In 1497, Vasco da Gama led four ships and nearly 170 crew members along the route Dias had followed, this time veering even more sharply into the southern Atlantic to catch the favorable currents needed to get past the Cape of Good Hope. Plagued by hunger, scurvy and other perils of the journey, they sailed up the eastern coast of Africa, stopping at Mozambique and other ports in modern-day Kenya. With the help of a local navigator, da Gama and his ships made it across the Indian Ocean, reaching Calicut, India, in May 1498.

Da Gama’s success opened the first water route to India from Europe, paving the way for a new era of global trade and colonialism. On later expeditions, da Gama and others established a Portuguese network of trading posts and fortresses in eastern Africa and India, using brutal force against local Muslim and Hindu populations when they saw fit. Lisbon’s harbor soon bustled with ships carrying prized spices like cinnamon, ginger, black pepper and saffron, along with other precious goods.

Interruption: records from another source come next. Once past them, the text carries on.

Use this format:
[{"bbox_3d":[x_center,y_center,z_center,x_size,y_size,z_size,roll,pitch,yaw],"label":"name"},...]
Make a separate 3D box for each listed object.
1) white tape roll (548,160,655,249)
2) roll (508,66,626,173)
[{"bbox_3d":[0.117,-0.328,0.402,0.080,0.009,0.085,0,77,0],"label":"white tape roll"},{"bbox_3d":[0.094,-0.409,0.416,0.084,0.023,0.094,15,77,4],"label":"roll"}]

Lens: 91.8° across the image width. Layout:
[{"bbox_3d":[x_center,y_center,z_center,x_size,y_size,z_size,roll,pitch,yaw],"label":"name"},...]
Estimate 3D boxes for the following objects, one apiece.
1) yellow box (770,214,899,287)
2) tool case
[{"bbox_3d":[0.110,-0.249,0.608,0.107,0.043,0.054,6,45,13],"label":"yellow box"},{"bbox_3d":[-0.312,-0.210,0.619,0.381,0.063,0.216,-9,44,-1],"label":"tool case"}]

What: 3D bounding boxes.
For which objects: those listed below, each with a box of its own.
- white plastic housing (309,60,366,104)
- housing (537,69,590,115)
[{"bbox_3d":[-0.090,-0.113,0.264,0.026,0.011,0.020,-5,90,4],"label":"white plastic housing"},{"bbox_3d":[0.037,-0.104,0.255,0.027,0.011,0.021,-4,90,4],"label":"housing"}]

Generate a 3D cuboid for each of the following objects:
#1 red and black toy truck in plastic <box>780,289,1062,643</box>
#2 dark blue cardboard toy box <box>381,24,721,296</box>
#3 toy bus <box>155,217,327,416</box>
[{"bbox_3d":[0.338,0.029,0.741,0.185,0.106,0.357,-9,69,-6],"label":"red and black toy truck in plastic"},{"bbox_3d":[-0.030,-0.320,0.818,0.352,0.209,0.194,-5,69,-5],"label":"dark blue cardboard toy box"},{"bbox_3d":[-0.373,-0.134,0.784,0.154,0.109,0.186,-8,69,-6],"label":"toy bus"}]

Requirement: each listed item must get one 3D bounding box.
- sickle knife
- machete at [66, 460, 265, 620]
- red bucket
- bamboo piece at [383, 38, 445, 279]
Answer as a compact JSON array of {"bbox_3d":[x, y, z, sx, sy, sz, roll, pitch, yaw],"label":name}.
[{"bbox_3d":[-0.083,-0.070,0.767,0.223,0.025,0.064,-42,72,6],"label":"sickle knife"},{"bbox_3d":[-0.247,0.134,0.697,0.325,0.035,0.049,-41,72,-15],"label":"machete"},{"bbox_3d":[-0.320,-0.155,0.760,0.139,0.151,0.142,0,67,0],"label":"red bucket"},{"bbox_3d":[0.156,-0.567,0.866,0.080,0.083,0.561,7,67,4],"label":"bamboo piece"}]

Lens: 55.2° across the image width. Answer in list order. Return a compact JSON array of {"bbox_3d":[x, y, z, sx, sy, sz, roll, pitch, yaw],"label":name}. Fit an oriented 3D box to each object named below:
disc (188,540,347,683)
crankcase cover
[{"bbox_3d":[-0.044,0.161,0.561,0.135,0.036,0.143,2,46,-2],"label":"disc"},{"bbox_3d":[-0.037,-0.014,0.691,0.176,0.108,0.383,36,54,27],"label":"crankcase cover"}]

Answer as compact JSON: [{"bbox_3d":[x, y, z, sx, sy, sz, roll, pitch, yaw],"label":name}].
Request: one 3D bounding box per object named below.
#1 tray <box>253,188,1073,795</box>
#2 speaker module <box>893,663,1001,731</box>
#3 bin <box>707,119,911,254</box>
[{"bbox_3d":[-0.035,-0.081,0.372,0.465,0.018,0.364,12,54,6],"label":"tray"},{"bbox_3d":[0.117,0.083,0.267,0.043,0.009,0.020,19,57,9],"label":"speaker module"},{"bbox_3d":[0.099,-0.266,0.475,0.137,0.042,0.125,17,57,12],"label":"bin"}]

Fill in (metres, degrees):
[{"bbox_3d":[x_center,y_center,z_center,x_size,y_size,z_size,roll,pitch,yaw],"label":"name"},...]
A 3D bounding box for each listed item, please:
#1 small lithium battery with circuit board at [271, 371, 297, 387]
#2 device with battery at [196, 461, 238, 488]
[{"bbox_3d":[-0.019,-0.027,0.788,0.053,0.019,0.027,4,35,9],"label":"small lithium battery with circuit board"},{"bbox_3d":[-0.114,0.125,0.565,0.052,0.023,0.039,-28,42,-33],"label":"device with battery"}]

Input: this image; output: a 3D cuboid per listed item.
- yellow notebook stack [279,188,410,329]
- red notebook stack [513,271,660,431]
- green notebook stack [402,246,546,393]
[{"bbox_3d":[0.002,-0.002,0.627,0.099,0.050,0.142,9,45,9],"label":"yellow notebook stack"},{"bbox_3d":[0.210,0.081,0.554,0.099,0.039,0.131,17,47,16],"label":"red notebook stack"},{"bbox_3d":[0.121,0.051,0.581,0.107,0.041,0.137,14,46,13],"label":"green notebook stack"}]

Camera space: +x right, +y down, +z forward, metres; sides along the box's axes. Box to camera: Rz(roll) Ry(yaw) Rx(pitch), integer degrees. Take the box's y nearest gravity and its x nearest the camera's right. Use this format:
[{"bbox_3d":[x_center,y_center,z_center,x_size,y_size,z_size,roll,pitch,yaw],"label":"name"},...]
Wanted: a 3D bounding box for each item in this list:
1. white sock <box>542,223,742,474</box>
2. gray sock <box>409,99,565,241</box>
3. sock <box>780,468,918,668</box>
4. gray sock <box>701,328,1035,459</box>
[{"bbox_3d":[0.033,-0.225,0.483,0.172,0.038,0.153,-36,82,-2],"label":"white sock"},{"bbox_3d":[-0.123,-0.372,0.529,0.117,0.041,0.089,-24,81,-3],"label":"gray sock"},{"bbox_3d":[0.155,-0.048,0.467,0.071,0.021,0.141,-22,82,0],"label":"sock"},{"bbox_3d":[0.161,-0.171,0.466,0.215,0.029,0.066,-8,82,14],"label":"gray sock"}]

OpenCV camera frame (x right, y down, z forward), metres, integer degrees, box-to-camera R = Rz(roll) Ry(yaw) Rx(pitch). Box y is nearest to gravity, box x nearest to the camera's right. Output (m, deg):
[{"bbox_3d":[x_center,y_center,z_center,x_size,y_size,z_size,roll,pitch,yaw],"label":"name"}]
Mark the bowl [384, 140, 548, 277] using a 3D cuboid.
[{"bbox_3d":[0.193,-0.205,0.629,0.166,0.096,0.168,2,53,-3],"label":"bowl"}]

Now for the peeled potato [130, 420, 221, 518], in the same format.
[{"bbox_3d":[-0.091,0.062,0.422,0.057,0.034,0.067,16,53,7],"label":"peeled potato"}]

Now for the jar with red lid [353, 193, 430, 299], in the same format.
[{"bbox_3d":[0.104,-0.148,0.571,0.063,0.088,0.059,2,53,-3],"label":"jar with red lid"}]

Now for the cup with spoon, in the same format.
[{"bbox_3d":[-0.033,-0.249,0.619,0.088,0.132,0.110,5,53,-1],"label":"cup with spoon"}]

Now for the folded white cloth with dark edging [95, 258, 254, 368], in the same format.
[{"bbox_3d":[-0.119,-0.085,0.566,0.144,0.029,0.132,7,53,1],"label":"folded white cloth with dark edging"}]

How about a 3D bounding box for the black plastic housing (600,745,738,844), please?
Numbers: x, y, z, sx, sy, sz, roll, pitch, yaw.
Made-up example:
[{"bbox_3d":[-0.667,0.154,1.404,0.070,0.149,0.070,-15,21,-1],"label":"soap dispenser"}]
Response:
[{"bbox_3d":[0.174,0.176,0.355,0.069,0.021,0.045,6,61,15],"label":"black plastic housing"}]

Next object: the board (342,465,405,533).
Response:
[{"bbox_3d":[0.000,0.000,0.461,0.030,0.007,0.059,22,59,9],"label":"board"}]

Portugal’s Golden Age Nears Its End

In the early 16th century, Portugal was the most prosperous nation in the world, thanks to its feats of navigation, exploration and conquest. From India, its ships pushed further east, reaching the Spice Islands (Indonesia) in 1512 and China in 1514.

A few years later, the sailor and navigator Fernão de Magalhães (anglicized as "Magellan") proposed taking a westward route to the Spice Islands around the tip of South America. After Portugal’s King Manuel I rejected him, Magellan (like Columbus before him) turned to Spain instead.

Magellan died in the Philippines, but one of his ships made it back to Spain in 1522, completing the historic effort to circumnavigate the globe and marking the beginning of the end of Portugal’s dominance of the seas.